ABSTRACT Cellular actin dynamics are essential in a number of key processes such as cell migration, wound healing, cell division and endocytosis. Physiological actin dynamics arises from a complex interplay between protein machineries that influence either the assembly of new actin structures or the disassembly of existing actin structures. Over the last few decades, a plethora of proteins regulating actin dynamics in cells have been identified and individually characterized. However, we still do not fully understand how these proteins work together in multiprotein ecosystems and how they give rise to emergent behavior that cannot be predicted simply by adding their known individual activities. Over the last few years, I have discovered several such multicomponent activities. I showed that an enhancer (formin) and a blocker (capping protein) of actin growth can simultaneously bind the same site on an actin filament, in the process initiating their own dynamic exchanges at filament ends. I also accomplished the first direct microscopic demonstration of a long-predicted but never observed acceleration of pointed-end depolymerization of actin filaments by cyclase-associated protein (CAP) and cofilin. Over the next five years, our goal is to uncover how multicomponent biochemical signals and mechanical signals get integrated at the scale of individual actin filaments. We will build on our ground-breaking discoveries by investigating other proteins that we have identified, which either directly bind filament ends or via other end-binding proteins. We will also investigate how mechanical forces alter biochemical interactions of actin binding proteins with actin filaments. To do this, we will employ a unique combination of microfluidics-assisted (mf-TIRF) and multispectral single molecule imaging that I have pioneered over the last few years. We will combine biochemical and biophysical experiments with mathematical modelling. My vision is that a better understanding of molecular mechanisms underlying actin dynamics will pave the way for development of new therapies to combat human ailments like Amyotrophic Lateral Sclerosis (ALS), metastatic cancer, neurological (e.g. Alzheimer's disease and Parkinson's diseases) and developmental disorders (e.g. limb deformities) that are caused due to abnormalities related to actin dynamics.

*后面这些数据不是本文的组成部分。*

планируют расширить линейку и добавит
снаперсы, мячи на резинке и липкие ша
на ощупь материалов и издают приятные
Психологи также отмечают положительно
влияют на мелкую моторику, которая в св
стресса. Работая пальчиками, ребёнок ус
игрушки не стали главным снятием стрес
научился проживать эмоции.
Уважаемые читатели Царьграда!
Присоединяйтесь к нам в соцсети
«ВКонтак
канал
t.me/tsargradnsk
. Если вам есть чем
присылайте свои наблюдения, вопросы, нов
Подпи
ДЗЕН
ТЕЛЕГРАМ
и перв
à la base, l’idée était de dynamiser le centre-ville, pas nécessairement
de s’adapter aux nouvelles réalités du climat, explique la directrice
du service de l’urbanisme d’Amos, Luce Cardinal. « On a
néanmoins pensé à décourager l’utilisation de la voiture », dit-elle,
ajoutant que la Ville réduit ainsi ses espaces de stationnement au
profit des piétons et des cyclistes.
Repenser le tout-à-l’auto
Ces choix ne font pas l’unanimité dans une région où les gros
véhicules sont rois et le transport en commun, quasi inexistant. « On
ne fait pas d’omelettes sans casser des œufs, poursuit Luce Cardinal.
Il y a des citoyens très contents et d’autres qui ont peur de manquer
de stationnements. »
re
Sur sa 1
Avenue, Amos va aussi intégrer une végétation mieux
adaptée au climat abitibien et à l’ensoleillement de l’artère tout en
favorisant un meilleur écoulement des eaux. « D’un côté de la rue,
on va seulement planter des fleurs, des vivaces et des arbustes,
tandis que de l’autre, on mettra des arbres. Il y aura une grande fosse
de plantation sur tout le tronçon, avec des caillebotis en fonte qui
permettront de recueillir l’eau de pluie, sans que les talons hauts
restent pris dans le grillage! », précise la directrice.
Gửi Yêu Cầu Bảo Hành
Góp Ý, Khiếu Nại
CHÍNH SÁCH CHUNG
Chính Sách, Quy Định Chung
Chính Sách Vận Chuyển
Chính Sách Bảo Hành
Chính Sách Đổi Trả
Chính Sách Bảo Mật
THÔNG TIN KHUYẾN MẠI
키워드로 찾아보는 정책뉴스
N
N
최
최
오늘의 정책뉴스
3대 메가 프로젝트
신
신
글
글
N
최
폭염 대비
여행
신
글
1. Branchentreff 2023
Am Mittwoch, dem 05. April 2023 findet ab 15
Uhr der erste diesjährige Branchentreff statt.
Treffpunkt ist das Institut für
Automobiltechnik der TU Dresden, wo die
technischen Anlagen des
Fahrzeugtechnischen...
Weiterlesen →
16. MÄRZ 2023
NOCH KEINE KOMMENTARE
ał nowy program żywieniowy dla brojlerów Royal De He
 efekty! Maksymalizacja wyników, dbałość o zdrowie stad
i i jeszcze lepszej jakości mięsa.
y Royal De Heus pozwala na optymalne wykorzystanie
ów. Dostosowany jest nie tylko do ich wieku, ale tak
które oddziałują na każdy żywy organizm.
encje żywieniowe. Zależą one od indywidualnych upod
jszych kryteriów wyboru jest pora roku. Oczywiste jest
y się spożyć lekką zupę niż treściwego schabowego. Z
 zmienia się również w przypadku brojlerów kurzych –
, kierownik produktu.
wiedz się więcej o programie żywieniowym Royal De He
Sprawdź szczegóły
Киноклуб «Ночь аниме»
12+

抽象的 细胞肌动蛋白动力学在许多关键过程中至关重要，例如细胞迁移、伤口愈合、细胞 分裂和内吞作用。生理肌动蛋白动力学源于蛋白质之间复杂的相互作用 影响新肌动蛋白结构组装或现有肌动蛋白分解的机器 结构。在过去的几十年里，大量调节细胞肌动蛋白动力学的蛋白质已被研究出来。 识别并单独表征。然而，我们仍然不完全了解这些蛋白质是如何工作的 多蛋白生态系统中的共同作用以及它们如何引起无法简单预测的紧急行为 通过添加他们已知的个人活动。在过去的几年里，我发现了几个这样的 多组成部分的活动。我证明了肌动蛋白生长的增强剂（福尔马林）和阻断剂（加帽蛋白） 可以同时结合肌动蛋白丝上的同一位点，在此过程中启动它们自己的动态交换 在灯丝末端。我还完成了对长期预测但从未实现的第一次直接微观演示 观察到环化酶相关蛋白 (CAP) 加速肌动蛋白丝的尖端解聚 和科菲林。在接下来的五年中，我们的目标是揭示多组分生化信号和 机械信号在单个肌动蛋白丝的尺度上进行整合。我们将在我们的突破性基础上再接再厉 通过研究我们已识别的其他蛋白质而发现，这些蛋白质直接结合细丝末端或通过 其他末端结合蛋白。我们还将研究机械力如何改变肌动蛋白的生化相互作用 与肌动蛋白丝结合的蛋白质。为此，我们将采用微流体辅助的独特组合 （mf-TIRF）和多光谱单分子成像是我在过去几年中开创的。我们将 将生物化学和生物物理实验与数学建模相结合。我的愿景是更好 了解肌动蛋白动力学的分子机制将为开发新的药物铺平道路 对抗肌萎缩侧索硬化症 (ALS)、转移性癌症、神经系统疾病等人类疾病的疗法 （例如阿尔茨海默病和帕金森病）和发育障碍（例如肢体畸形） 是由于肌动蛋白动力学异常引起的。